[[ TEXT PASSAGE, beginning ]]

Adult Chris: [v.o.] Meanwhile, my father tried to replace a $25-an-hour plumber with a 14 cents-an-ounce bottle.
Mr. Omar: Drainada?
Julius: That's right. It's Spanish Drano.
Adult Chris: [v.o.] Doesn't "Drano" already sound Spanish?
Julius: It's just as good as the real thing.
Mr. Omar: What's in it?
Julius: Sodium hydroxide and hot sauce. It dissolves the clog and leaves the pipes with a fresh, spicy scent.
Mr. Omar: Does it work?
Julius: You ever heard of a Puerto Rican with a plugged-up sink?
Mr. Omar: No.
Julius: Okay.
Adult Chris: [v.o.] It's just hitting Mr. Omar that maybe he did know a Puerto Rican with a plugged-up sink.

Quote from Jerome

Adult Chris: [v.o.] In order to exact the perfect revenge, I decided I should consult some experts.
Jerome: If I was you, I'd move onto his block and take a dollar from him every day for the rest of his life. Let me hold a dollar.

[[ TEXT PASSAGE, end ]]

--- PROBLEMS AND TASKS ---
1 > Reproduce the extracted text from all of the records below, substituting "HDD" for every occurrence of "SSD" and leaving everything else unchanged. Leave the pictures out of your answer.
2 > Resume the dialogue transcript above about the drain cleaner and the revenge plan, picking up after Jerome's last line.
The dialogue above has no connection to the records that follow.

[[ DATA TO USE, beginning ]]

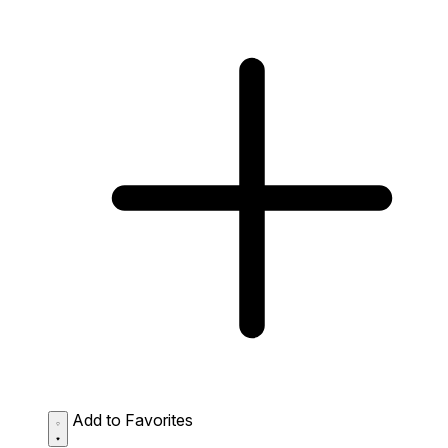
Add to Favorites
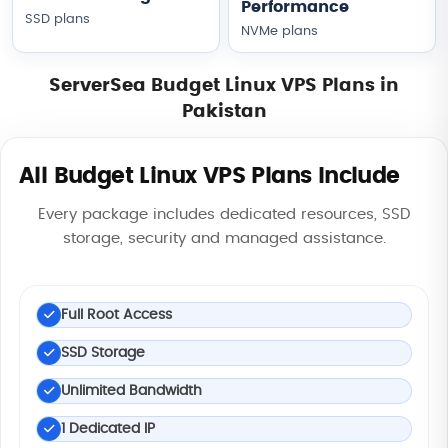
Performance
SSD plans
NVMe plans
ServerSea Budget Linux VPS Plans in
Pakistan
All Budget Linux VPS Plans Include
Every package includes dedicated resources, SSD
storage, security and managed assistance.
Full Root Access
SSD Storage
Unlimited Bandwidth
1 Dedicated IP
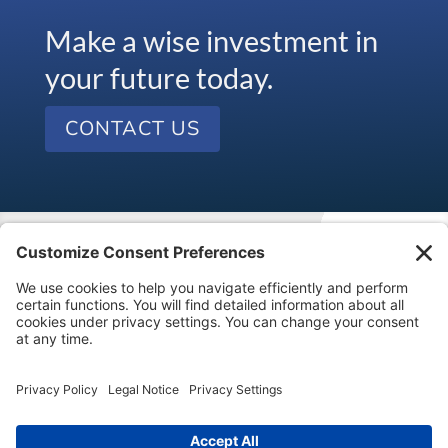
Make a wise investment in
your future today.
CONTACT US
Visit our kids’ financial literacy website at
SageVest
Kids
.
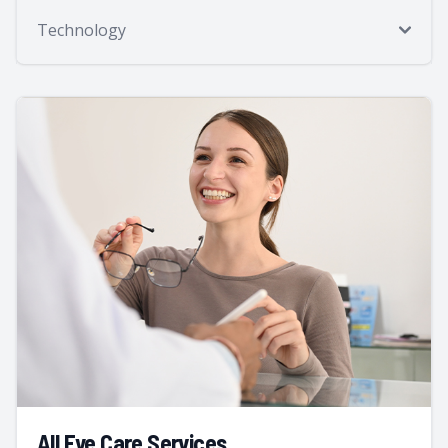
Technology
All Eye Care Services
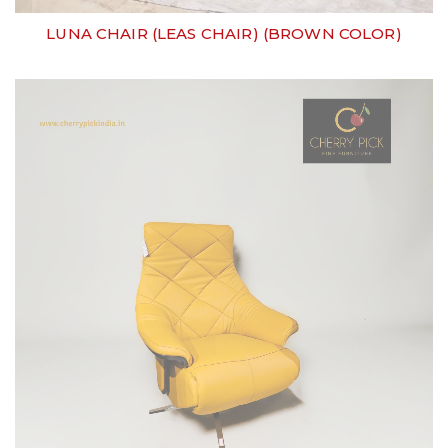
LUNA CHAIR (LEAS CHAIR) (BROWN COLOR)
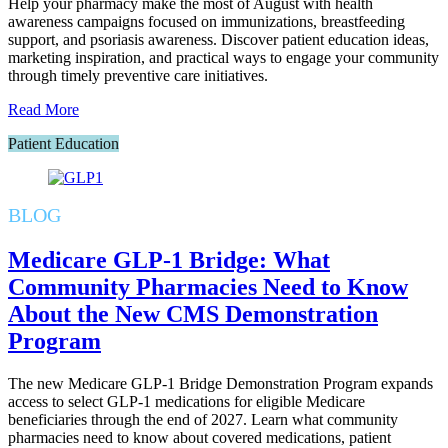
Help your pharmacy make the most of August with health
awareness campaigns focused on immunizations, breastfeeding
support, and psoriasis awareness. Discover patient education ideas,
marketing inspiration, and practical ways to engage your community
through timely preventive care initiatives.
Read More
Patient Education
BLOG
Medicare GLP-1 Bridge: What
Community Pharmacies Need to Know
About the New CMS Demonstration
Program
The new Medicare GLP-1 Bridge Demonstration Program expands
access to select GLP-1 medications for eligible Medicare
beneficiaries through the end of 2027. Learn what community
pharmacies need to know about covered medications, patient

[[ DATA TO USE, end ]]

--- RESPONSES PER TASK ---
1 >
Add to Favorites
Performance
HDD plans
NVMe plans
ServerSea Budget Linux VPS Plans in
Pakistan
All Budget Linux VPS Plans Include
Every package includes dedicated resources, HDD
storage, security and managed assistance.
Full Root Access
HDD Storage
Unlimited Bandwidth
1 Dedicated IP
Make a wise investment in
your future today.
CONTACT US
Visit our kids’ financial literacy website at
SageVest
Kids
.
Technology
All Eye Care Services
LUNA CHAIR (LEAS CHAIR) (BROWN COLOR)
Help your pharmacy make the most of August with health
awareness campaigns focused on immunizations, breastfeeding
support, and psoriasis awareness. Discover patient education ideas,
marketing inspiration, and practical ways to engage your community
through timely preventive care initiatives.
Read More
Patient Education
BLOG
Medicare GLP-1 Bridge: What
Community Pharmacies Need to Know
About the New CMS Demonstration
Program
The new Medicare GLP-1 Bridge Demonstration Program expands
access to select GLP-1 medications for eligible Medicare
beneficiaries through the end of 2027. Learn what community
pharmacies need to know about covered medications, patient

2 >
Quote from Greg

Adult Chris: [v.o.] The hardest thing about planning revenge is figuring out how far to go.
Greg: How's Operation Get Revenge On Caruso going?
Chris: Not bad, but I'm changing the operation name to He Can Hear You, Stupid.
Greg: What's that?
Chris: It's my revenge list. I'm trying to figure out the best way to do it.
Greg: You could toilet paper his house.
Chris: Too dangerous.
Greg: You could egg him on the way home.
Chris: Too obvious.
Greg: Put Ex-Lax in his hot chocolate.
Chris: Too typical.
Greg: Suit yourself, but I'm saving that one for a jerk to be named later.